Jokowi juga mengingatkan jajarannya untuk memanfaatkan dan menjaga dengan baik kepercayaan yang telah diberikan dunia internasional terhadap pengelolaan ekonomi Indonesia yang dinilai semakin membaik. Seperti peningkatan peringkat kemudahan berbisnis, peringkat layak investasi, hingga peringkat utang jangka panjang Indonesia dalam mata uang asing dan lokal yang naik menjadi peringkat BBB dengan outlook stabil menurut Fitch Ratings.

Jokowi mengajak para menteri bersama-sama mencari solusi dari sejumlah permasalahan yang dianggap menghambat iklim investasi dan perdagangan. "Kita ini kalau diibaratkan orang sakit, kita ini baik semuanya. Kolesterol baik, jantung baik, paru-paru baik, darah tinggi juga tidak ada, tapi kok tidak bisa lari cepat? Ini problemnya harus dicari," tuntasnya.

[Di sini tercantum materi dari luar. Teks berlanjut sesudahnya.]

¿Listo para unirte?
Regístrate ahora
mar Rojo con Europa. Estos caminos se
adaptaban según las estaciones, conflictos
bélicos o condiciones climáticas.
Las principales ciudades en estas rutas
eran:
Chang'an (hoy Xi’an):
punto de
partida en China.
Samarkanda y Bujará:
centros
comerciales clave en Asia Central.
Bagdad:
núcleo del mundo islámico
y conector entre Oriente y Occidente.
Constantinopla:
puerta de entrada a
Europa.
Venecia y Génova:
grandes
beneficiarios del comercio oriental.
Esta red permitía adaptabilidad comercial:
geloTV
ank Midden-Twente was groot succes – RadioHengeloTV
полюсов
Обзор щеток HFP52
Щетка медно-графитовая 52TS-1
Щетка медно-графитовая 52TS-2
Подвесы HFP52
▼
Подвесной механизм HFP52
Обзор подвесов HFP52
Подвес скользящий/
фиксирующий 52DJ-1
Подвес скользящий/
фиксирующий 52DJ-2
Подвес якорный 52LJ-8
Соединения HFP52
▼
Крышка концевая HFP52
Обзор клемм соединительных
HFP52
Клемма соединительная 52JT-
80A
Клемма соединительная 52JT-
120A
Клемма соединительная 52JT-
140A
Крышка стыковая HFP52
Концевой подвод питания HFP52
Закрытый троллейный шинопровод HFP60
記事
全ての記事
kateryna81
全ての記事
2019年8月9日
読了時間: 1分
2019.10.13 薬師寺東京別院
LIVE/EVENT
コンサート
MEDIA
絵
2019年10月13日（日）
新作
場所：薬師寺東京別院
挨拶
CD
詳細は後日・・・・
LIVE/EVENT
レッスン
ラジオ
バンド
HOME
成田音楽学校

Usai rapat, Mentei Kemaritiman Luhut Panjaitan menjelaskan, dalam rapat tersebut Jokowi juga menginstruksikan para menteri dan pejabat pemerintahan untuk tidak segan-segan berkomunikasi dengan para investor terkait hal-hal yang masih mengganjal mereka untuk melakukan investasi. Pejabat jangan hanya mencatat atau membuat laporan. "Sekali-sekali itu datangi (investor) tanya masalahnya apa, apa yang harus diselesaikan," kata Luhut, di Kemenko Maritim, kemarin.

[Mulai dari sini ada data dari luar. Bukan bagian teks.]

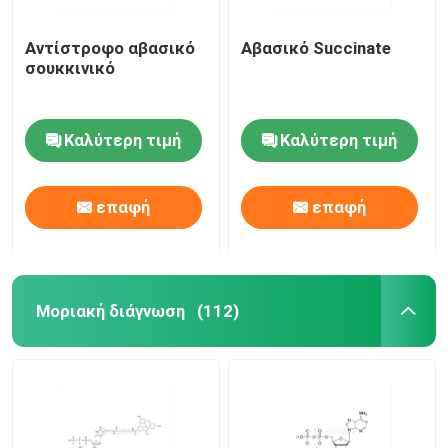
Αντίστροφο αβασικό
Αβασικό Succinate
σουκκινικό
Καλύτερη τιμή
Καλύτερη τιμή
επαφή
επαφή
Μοριακή διάγνωση
(112)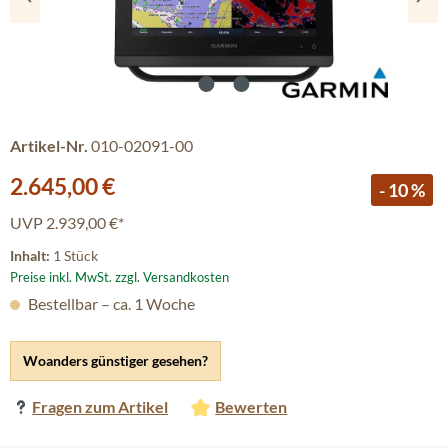
Artikel-Nr.
010-02091-00
Verkaufspreis:
2.645,00 €
- 10 %
UVP
2.939,00 €*
Inhalt:
1 Stück
Preise inkl. MwSt. zzgl. Versandkosten
Bestellbar – ca. 1 Woche
Woanders günstiger gesehen?
Fragen zum Artikel
Bewerten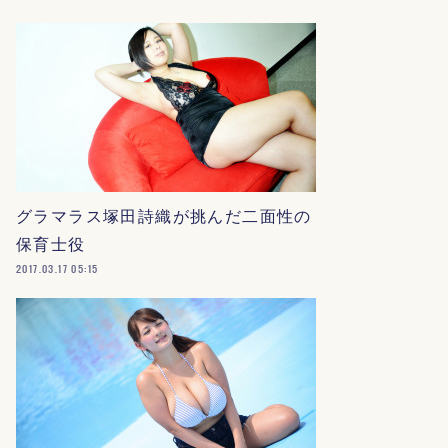
グラマラス塚田詩織が挑んだ二面性の
保育士役
2017.03.17 05:15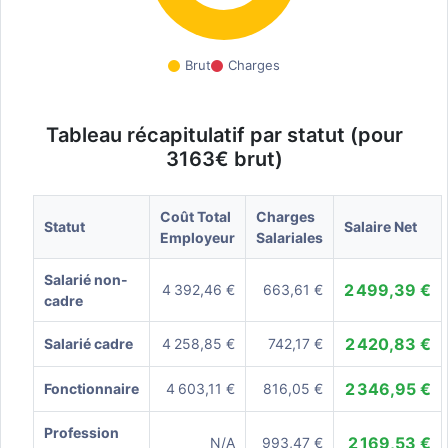
Brut
Charges
Tableau récapitulatif par statut (pour
3163€ brut)
Coût Total
Charges
Statut
Salaire Net
Employeur
Salariales
Salarié non-
2 499,39 €
4 392,46 €
663,61 €
cadre
2 420,83 €
Salarié cadre
4 258,85 €
742,17 €
2 346,95 €
Fonctionnaire
4 603,11 €
816,05 €
Profession
2 169,53 €
N/A
993,47 €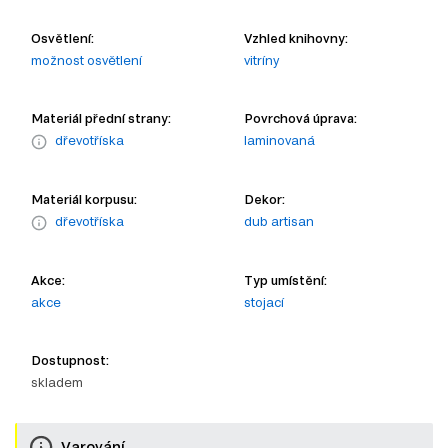
Osvětlení:
Vzhled knihovny:
možnost osvětlení
vitríny
Materiál přední strany:
Povrchová úprava:
dřevotříska
laminovaná
Materiál korpusu:
Dekor:
dřevotříska
dub artisan
Akce:
Typ umístění:
akce
stojací
Dostupnost:
skladem
Varování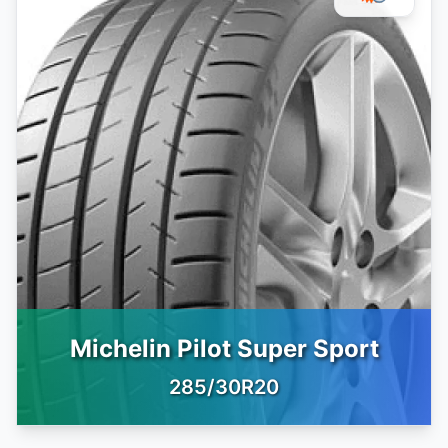
Michelin Pilot Super Sport
285/30R20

"Jadi jangan pejabat itu, Menteri itu jangan merasa seperti raja, harus terus didatangi," imbuhnya.

Luhut juga menyampaikan dalam rapat tersebut Jokowi menginstruksikan untuk menyederhanakan peraturan yang berkaitan dengan proses investasi seperti perizinan dan sebagainya. Jangan terlalu banyak birokrasi. "Kita harus jemput bola," jelasnya.

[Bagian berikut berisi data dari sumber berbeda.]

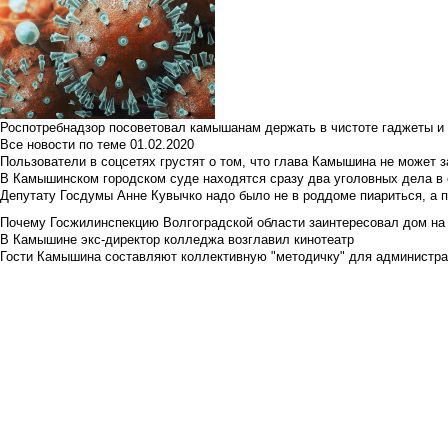
Роспотребнадзор посоветовал камышанам держать в чистоте гаджеты и 
Все новости по теме
01.02.2020
Пользователи в соцсетях грустят о том, что глава Камышина не может з
В Камышинском городском суде находятся сразу два уголовных дела в о
Депутату Госдумы Анне Кувычко надо было не в роддоме пиариться, а 
Почему Госжилинспекцию Волгоградской области заинтересовал дом на у
В Камышине экс-директор колледжа возглавил кинотеатр
Гости Камышина составляют коллективную "методичку" для администра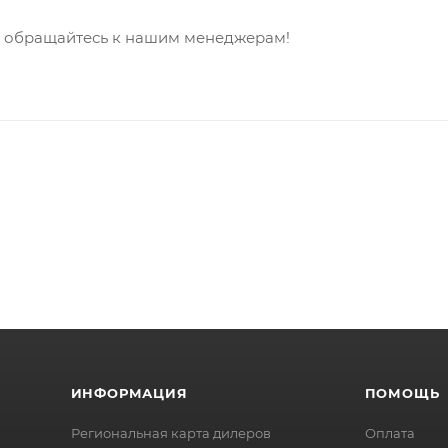
- обращайтесь к нашим менеджерам!
ИНФОРМАЦИЯ
ПОМОЩЬ
Региональная карта дилеров
Оплата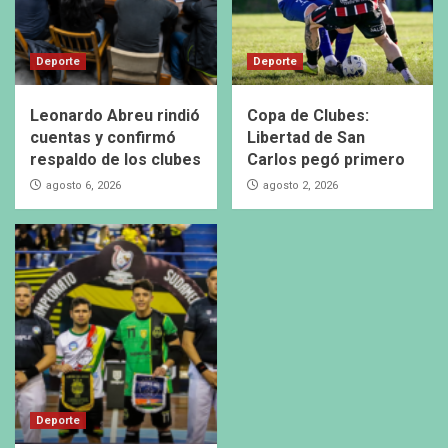
Deporte
Deporte
Leonardo Abreu rindió
Copa de Clubes:
cuentas y confirmó
Libertad de San
respaldo de los clubes
Carlos pegó primero
agosto 6, 2026
agosto 2, 2026
Deporte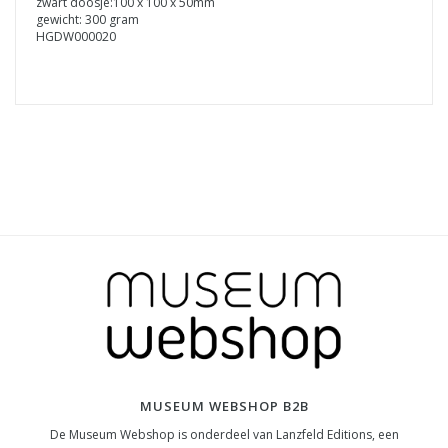
zwart doosje:100 x 100 x 50mm
gewicht: 300 gram
HGDW000020
MUSEUM WEBSHOP B2B
De Museum Webshop is onderdeel van Lanzfeld Editions, een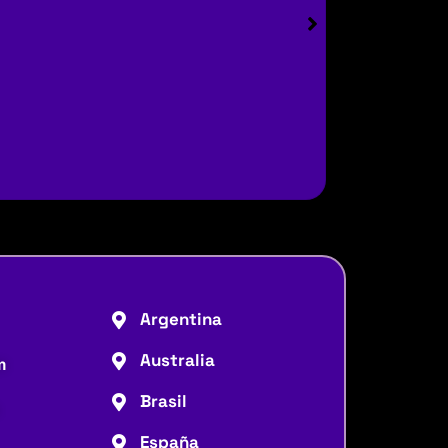
Argentina
Australia
m
Brasil
España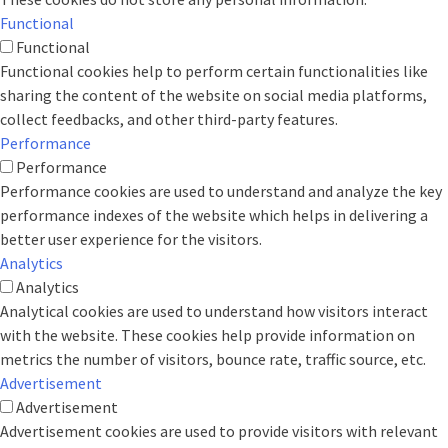
Functional
Functional
Functional cookies help to perform certain functionalities like
sharing the content of the website on social media platforms,
collect feedbacks, and other third-party features.
Performance
Performance
Performance cookies are used to understand and analyze the key
performance indexes of the website which helps in delivering a
better user experience for the visitors.
Analytics
Analytics
Analytical cookies are used to understand how visitors interact
with the website. These cookies help provide information on
metrics the number of visitors, bounce rate, traffic source, etc.
Advertisement
Advertisement
Advertisement cookies are used to provide visitors with relevant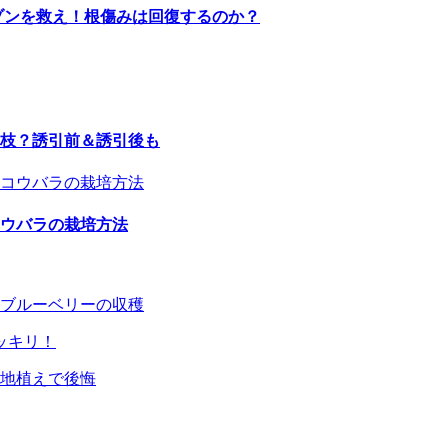
ゾンを救え！根傷みは回復するのか？
枝？誘引前＆誘引後も
ウバラの栽培方法
？ブルーベリーの収穫
地植えで後悔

Pengamat ekonomi dan kebijakan publik Syafril Sofyan mengatakan sulit untuk mendongkrak pertumbuhan ekonomi saat ini. Apalagi selama tiga tahun ke belakang, pertumbuhan ekonomi stagnan di kisaran 5 persen. Menurut dia, melambatnya perekonomian lantaran makin sulitnya kaum miskin mengakses sumber daya, menyekolahkan anaknya dan tidak punya peluang juga untuk berinvestasi. Ditambah standar hidup yang rendah sehingga menurunkan tingkat produktivitas. Selain itu, kaum kaya pikir-pikir untuk berinvestasi atau malah menyimpan dananya di negeri orang. "Akibatnya pertumbuhan ekonomi Indonesia per kapita jadi makin lambat," kata Sjofyan, kemarin.

Dia menyebut, untuk bisa melakukan loncatan pertumbuhan ekonomi maka pemerintah harus menerapkan konsep kemandirian, tanpa utang.